TASK OBJECTIVE = Lay out the lines below as a numbered list, skipping blank lines and leaving the pictures out.

GIVEN MATERIAL =
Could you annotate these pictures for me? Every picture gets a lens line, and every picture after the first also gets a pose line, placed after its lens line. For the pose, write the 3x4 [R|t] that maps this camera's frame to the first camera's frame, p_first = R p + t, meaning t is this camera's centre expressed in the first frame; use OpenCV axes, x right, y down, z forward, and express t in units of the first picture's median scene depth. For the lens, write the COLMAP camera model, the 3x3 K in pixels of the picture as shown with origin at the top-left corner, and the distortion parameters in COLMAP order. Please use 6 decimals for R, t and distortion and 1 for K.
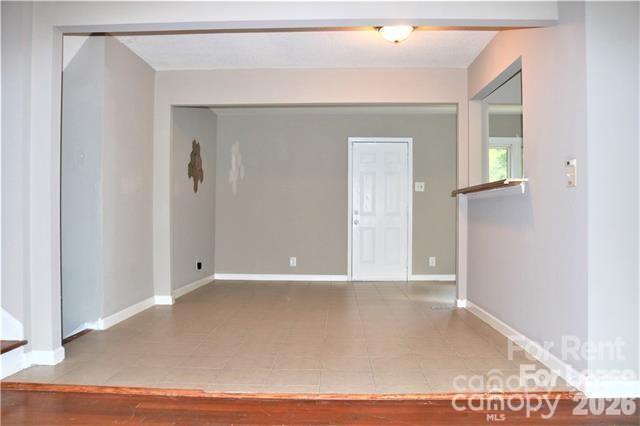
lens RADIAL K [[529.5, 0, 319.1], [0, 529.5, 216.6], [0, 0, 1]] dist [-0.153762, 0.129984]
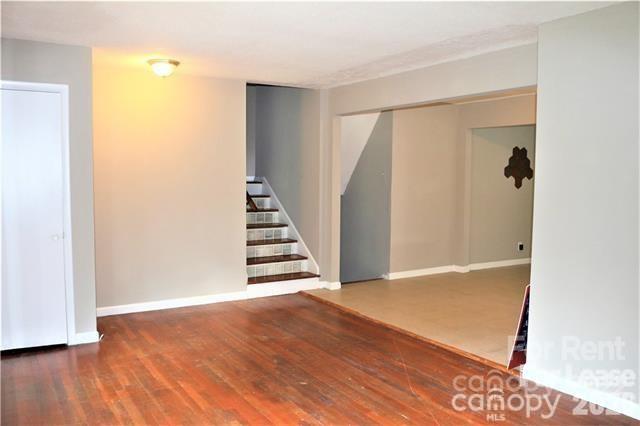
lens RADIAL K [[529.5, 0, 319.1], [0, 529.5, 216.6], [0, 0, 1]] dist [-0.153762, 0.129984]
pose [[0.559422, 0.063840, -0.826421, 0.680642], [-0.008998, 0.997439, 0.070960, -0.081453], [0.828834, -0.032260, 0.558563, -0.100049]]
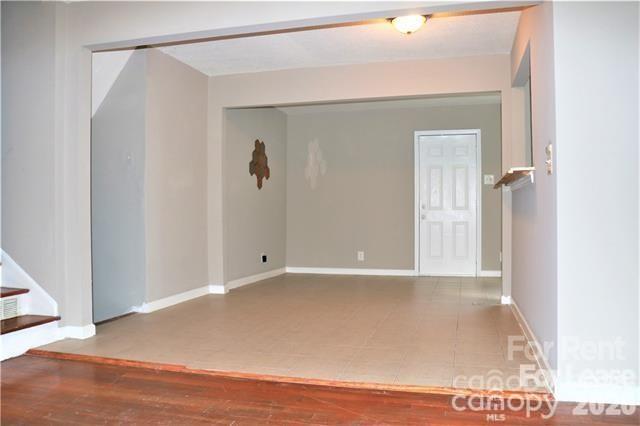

COMPLETED EXERCISE =
1. Could you annotate these pictures for me? Every picture gets a lens line, and every picture after the first also gets a pose line, placed after its lens line. For the pose, write the 3x4 [R|t] that maps this camera's frame to the first camera's frame, p_first = R p + t, meaning t is this camera's centre expressed in the first frame; use OpenCV axes, x right, y down, z forward, and express t in units of the first picture's median scene depth. For the lens, write the COLMAP camera model, the 3x3 K in pixels of the picture as shown with origin at the top-left corner, and the distortion parameters in COLMAP order. Please use 6 decimals for R, t and distortion and 1 for K.
2. lens RADIAL K [[529.5, 0, 319.1], [0, 529.5, 216.6], [0, 0, 1]] dist [-0.153762, 0.129984]
3. lens RADIAL K [[529.5, 0, 319.1], [0, 529.5, 216.6], [0, 0, 1]] dist [-0.153762, 0.129984]
4. pose [[0.559422, 0.063840, -0.826421, 0.680642], [-0.008998, 0.997439, 0.070960, -0.081453], [0.828834, -0.032260, 0.558563, -0.100049]]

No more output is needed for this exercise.